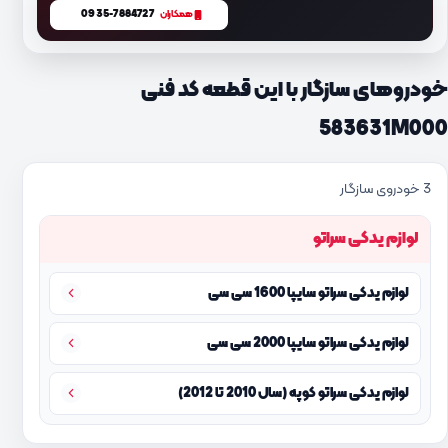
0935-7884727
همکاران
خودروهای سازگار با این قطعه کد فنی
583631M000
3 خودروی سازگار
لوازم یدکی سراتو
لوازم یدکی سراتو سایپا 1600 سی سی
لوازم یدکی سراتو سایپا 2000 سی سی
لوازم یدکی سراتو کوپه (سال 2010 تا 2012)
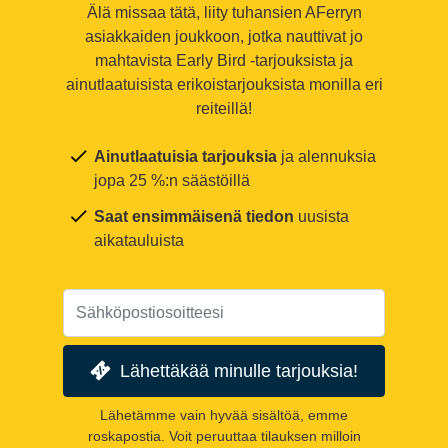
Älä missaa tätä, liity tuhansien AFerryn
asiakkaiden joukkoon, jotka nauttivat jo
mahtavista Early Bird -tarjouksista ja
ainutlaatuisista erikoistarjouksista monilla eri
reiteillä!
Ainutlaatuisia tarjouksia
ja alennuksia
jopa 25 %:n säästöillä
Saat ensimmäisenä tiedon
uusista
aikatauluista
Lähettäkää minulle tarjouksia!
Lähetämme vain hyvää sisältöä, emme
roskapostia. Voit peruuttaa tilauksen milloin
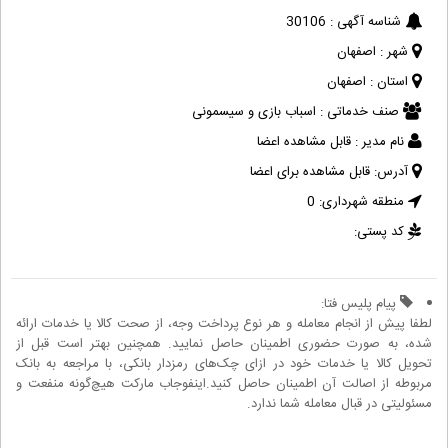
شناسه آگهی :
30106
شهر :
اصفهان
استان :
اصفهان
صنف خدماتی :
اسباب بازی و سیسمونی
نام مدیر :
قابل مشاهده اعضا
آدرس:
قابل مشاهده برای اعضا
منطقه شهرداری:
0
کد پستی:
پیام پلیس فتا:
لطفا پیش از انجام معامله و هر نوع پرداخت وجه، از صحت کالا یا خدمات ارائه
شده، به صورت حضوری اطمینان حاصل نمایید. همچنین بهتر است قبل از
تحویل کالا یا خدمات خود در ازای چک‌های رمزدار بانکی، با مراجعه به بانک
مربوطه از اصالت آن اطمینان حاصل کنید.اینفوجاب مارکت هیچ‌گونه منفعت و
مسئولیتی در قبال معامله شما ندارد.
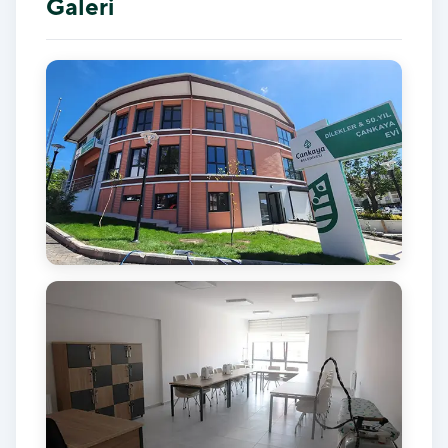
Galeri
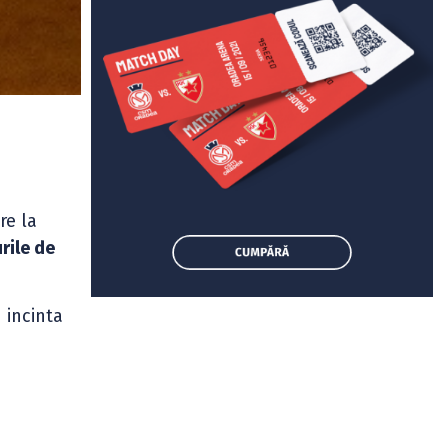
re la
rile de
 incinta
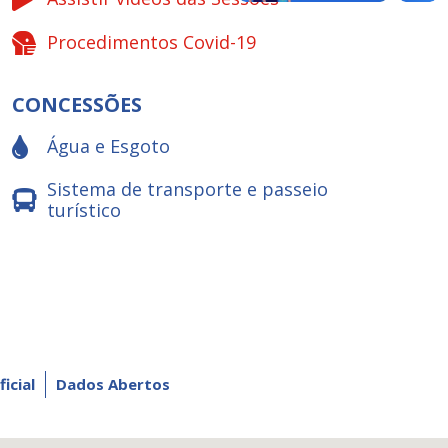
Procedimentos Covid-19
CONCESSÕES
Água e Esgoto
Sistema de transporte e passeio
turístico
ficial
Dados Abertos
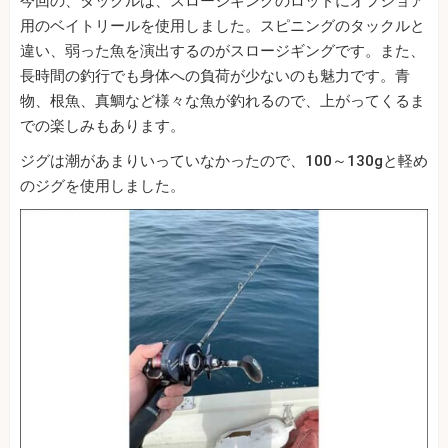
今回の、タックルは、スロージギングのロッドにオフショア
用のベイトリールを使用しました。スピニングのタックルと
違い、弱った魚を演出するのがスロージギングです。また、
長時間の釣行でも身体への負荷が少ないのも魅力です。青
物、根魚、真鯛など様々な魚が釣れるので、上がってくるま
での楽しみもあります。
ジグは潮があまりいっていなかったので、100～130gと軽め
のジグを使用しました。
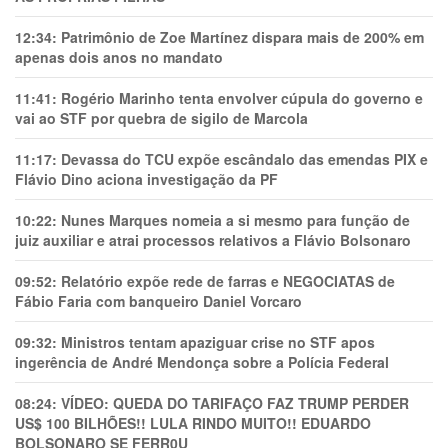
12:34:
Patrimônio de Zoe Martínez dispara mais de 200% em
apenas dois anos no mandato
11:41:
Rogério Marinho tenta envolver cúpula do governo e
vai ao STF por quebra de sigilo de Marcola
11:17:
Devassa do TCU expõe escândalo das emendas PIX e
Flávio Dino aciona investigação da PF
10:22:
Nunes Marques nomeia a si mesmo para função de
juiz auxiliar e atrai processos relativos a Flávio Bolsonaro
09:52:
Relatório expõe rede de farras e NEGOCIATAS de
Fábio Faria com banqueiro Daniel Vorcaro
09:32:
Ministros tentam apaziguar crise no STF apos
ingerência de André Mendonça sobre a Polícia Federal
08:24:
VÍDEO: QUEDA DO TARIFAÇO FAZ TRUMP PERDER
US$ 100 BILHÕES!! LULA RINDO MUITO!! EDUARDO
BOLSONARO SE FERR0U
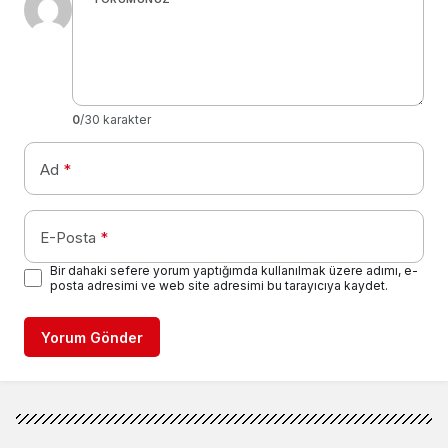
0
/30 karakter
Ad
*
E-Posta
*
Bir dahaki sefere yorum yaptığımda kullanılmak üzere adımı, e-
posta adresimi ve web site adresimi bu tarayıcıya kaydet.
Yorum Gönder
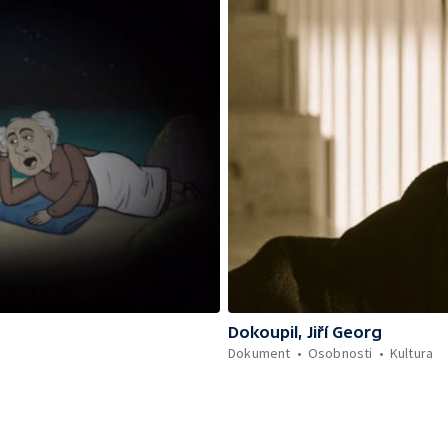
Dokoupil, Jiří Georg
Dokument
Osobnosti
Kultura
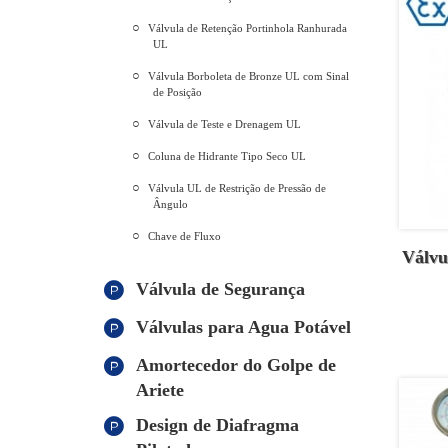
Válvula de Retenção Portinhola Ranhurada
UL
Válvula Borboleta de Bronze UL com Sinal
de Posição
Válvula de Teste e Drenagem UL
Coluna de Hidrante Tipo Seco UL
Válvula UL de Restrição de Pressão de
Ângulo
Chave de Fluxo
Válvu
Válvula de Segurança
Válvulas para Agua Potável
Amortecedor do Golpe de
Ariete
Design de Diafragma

* * *

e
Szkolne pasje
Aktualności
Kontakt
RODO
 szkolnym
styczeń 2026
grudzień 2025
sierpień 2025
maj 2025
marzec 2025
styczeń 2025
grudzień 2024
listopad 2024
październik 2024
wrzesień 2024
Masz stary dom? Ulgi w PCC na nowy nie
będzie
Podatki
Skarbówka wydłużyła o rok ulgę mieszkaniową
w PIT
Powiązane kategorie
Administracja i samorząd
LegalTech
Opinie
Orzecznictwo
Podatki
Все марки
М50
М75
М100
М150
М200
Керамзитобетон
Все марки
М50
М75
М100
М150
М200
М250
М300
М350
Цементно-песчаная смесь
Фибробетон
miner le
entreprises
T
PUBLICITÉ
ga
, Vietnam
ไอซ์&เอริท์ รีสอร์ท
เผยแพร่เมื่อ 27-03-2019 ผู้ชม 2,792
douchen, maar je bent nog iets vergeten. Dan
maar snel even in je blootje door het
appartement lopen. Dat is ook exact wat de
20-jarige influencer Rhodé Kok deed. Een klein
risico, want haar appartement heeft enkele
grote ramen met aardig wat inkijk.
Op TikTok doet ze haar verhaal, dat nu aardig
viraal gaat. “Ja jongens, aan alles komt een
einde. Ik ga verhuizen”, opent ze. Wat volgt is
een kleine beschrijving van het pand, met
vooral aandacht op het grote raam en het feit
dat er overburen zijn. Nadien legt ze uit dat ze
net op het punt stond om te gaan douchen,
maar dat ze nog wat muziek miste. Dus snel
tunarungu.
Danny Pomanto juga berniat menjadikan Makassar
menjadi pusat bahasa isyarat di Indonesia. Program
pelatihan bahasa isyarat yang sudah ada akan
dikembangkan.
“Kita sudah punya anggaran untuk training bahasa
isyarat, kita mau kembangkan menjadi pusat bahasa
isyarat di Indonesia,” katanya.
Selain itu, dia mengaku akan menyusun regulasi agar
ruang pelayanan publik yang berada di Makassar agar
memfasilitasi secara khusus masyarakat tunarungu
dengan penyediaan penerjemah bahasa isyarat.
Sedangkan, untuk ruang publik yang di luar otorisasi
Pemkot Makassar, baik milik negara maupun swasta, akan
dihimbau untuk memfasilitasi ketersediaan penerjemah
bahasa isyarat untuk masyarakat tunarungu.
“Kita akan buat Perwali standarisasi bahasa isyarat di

==

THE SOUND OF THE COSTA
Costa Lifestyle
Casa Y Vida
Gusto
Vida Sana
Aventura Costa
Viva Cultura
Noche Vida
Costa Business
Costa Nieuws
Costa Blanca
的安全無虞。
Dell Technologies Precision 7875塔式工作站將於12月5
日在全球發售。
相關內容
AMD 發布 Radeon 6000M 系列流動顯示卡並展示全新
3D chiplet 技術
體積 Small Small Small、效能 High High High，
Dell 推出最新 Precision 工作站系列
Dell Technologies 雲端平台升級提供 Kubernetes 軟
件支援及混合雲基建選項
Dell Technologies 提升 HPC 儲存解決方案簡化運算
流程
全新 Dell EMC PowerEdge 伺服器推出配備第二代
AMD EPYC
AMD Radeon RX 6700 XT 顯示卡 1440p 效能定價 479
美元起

▶ _Task statement_: Both end lines included, restate word for word the lines above from the line with "Masz stary dom? Ulgi w PCC na nowy nie" to the line with "Цементно-песчаная смесь", and nothing else.

▶ _Reply_:
Masz stary dom? Ulgi w PCC na nowy nie
będzie
Podatki
Skarbówka wydłużyła o rok ulgę mieszkaniową
w PIT
Powiązane kategorie
Administracja i samorząd
LegalTech
Opinie
Orzecznictwo
Podatki
Все марки
М50
М75
М100
М150
М200
Керамзитобетон
Все марки
М50
М75
М100
М150
М200
М250
М300
М350
Цементно-песчаная смесь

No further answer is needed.